> [Assignment]:
Repeat the records word for word.

-- Opening Marker --

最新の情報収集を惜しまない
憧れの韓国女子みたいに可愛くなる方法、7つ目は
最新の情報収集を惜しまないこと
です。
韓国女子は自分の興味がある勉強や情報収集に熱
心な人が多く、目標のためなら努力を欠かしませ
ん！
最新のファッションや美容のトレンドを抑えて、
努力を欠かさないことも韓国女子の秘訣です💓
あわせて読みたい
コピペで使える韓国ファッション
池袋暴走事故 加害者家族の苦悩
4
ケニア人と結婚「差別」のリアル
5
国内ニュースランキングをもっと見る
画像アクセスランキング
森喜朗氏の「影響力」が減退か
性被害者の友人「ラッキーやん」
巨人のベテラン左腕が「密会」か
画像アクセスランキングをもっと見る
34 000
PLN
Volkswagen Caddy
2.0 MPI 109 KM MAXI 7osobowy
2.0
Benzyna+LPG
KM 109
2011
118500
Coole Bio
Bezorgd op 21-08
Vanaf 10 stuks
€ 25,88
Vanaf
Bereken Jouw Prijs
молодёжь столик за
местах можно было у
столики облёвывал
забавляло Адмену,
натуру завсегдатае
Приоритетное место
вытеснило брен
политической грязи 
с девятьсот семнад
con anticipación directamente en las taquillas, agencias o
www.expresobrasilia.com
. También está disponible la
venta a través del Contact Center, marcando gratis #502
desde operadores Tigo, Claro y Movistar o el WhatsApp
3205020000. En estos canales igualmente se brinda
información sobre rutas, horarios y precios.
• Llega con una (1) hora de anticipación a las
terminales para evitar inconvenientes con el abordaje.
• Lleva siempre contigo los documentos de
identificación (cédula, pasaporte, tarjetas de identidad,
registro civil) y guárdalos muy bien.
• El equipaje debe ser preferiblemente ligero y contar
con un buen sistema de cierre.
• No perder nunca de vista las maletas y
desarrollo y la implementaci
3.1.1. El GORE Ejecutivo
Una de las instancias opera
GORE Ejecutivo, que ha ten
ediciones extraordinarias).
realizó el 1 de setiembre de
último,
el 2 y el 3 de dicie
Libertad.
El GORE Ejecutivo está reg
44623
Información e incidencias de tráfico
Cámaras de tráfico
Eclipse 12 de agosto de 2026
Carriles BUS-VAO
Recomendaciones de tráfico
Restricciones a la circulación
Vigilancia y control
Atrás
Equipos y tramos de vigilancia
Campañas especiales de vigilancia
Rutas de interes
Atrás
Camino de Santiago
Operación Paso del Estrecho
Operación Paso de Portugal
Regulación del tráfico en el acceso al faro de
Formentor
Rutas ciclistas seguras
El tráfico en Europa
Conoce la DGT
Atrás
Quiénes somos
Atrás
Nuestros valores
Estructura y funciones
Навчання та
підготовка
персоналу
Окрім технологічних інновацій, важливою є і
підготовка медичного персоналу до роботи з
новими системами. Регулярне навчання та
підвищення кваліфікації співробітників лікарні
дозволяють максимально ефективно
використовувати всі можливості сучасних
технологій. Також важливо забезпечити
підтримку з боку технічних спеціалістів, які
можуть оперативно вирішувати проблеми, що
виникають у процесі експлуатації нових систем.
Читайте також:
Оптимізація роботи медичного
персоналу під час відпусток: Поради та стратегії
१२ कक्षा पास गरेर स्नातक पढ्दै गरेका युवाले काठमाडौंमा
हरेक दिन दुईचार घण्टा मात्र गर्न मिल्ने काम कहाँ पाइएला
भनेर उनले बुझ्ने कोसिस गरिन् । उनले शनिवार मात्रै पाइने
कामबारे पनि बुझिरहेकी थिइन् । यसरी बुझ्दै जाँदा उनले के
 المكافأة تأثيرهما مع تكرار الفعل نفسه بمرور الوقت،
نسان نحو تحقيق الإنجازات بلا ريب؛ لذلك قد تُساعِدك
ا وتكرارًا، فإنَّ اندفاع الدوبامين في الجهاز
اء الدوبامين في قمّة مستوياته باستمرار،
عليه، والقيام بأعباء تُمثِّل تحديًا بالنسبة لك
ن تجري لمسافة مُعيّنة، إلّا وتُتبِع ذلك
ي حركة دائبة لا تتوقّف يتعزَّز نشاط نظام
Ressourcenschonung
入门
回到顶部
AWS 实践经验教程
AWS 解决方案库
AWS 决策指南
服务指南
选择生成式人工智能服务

-- Closing Marker --

> [Output]:
最新の情報収集を惜しまない
憧れの韓国女子みたいに可愛くなる方法、7つ目は
最新の情報収集を惜しまないこと
です。
韓国女子は自分の興味がある勉強や情報収集に熱
心な人が多く、目標のためなら努力を欠かしませ
ん！
最新のファッションや美容のトレンドを抑えて、
努力を欠かさないことも韓国女子の秘訣です💓
あわせて読みたい
コピペで使える韓国ファッション
池袋暴走事故 加害者家族の苦悩
4
ケニア人と結婚「差別」のリアル
5
国内ニュースランキングをもっと見る
画像アクセスランキング
森喜朗氏の「影響力」が減退か
性被害者の友人「ラッキーやん」
巨人のベテラン左腕が「密会」か
画像アクセスランキングをもっと見る
34 000
PLN
Volkswagen Caddy
2.0 MPI 109 KM MAXI 7osobowy
2.0
Benzyna+LPG
KM 109
2011
118500
Coole Bio
Bezorgd op 21-08
Vanaf 10 stuks
€ 25,88
Vanaf
Bereken Jouw Prijs
молодёжь столик за
местах можно было у
столики облёвывал
забавляло Адмену,
натуру завсегдатае
Приоритетное место
вытеснило брен
политической грязи 
с девятьсот семнад
con anticipación directamente en las taquillas, agencias o
www.expresobrasilia.com
. También está disponible la
venta a través del Contact Center, marcando gratis #502
desde operadores Tigo, Claro y Movistar o el WhatsApp
3205020000. En estos canales igualmente se brinda
información sobre rutas, horarios y precios.
• Llega con una (1) hora de anticipación a las
terminales para evitar inconvenientes con el abordaje.
• Lleva siempre contigo los documentos de
identificación (cédula, pasaporte, tarjetas de identidad,
registro civil) y guárdalos muy bien.
• El equipaje debe ser preferiblemente ligero y contar
con un buen sistema de cierre.
• No perder nunca de vista las maletas y
desarrollo y la implementaci
3.1.1. El GORE Ejecutivo
Una de las instancias opera
GORE Ejecutivo, que ha ten
ediciones extraordinarias).
realizó el 1 de setiembre de
último,
el 2 y el 3 de dicie
Libertad.
El GORE Ejecutivo está reg
44623
Información e incidencias de tráfico
Cámaras de tráfico
Eclipse 12 de agosto de 2026
Carriles BUS-VAO
Recomendaciones de tráfico
Restricciones a la circulación
Vigilancia y control
Atrás
Equipos y tramos de vigilancia
Campañas especiales de vigilancia
Rutas de interes
Atrás
Camino de Santiago
Operación Paso del Estrecho
Operación Paso de Portugal
Regulación del tráfico en el acceso al faro de
Formentor
Rutas ciclistas seguras
El tráfico en Europa
Conoce la DGT
Atrás
Quiénes somos
Atrás
Nuestros valores
Estructura y funciones
Навчання та
підготовка
персоналу
Окрім технологічних інновацій, важливою є і
підготовка медичного персоналу до роботи з
новими системами. Регулярне навчання та
підвищення кваліфікації співробітників лікарні
дозволяють максимально ефективно
використовувати всі можливості сучасних
технологій. Також важливо забезпечити
підтримку з боку технічних спеціалістів, які
можуть оперативно вирішувати проблеми, що
виникають у процесі експлуатації нових систем.
Читайте також:
Оптимізація роботи медичного
персоналу під час відпусток: Поради та стратегії
१२ कक्षा पास गरेर स्नातक पढ्दै गरेका युवाले काठमाडौंमा
हरेक दिन दुईचार घण्टा मात्र गर्न मिल्ने काम कहाँ पाइएला
भनेर उनले बुझ्ने कोसिस गरिन् । उनले शनिवार मात्रै पाइने
कामबारे पनि बुझिरहेकी थिइन् । यसरी बुझ्दै जाँदा उनले के
 المكافأة تأثيرهما مع تكرار الفعل نفسه بمرور الوقت،
نسان نحو تحقيق الإنجازات بلا ريب؛ لذلك قد تُساعِدك
ا وتكرارًا، فإنَّ اندفاع الدوبامين في الجهاز
اء الدوبامين في قمّة مستوياته باستمرار،
عليه، والقيام بأعباء تُمثِّل تحديًا بالنسبة لك
ن تجري لمسافة مُعيّنة، إلّا وتُتبِع ذلك
ي حركة دائبة لا تتوقّف يتعزَّز نشاط نظام
Ressourcenschonung
入门
回到顶部
AWS 实践经验教程
AWS 解决方案库
AWS 决策指南
服务指南
选择生成式人工智能服务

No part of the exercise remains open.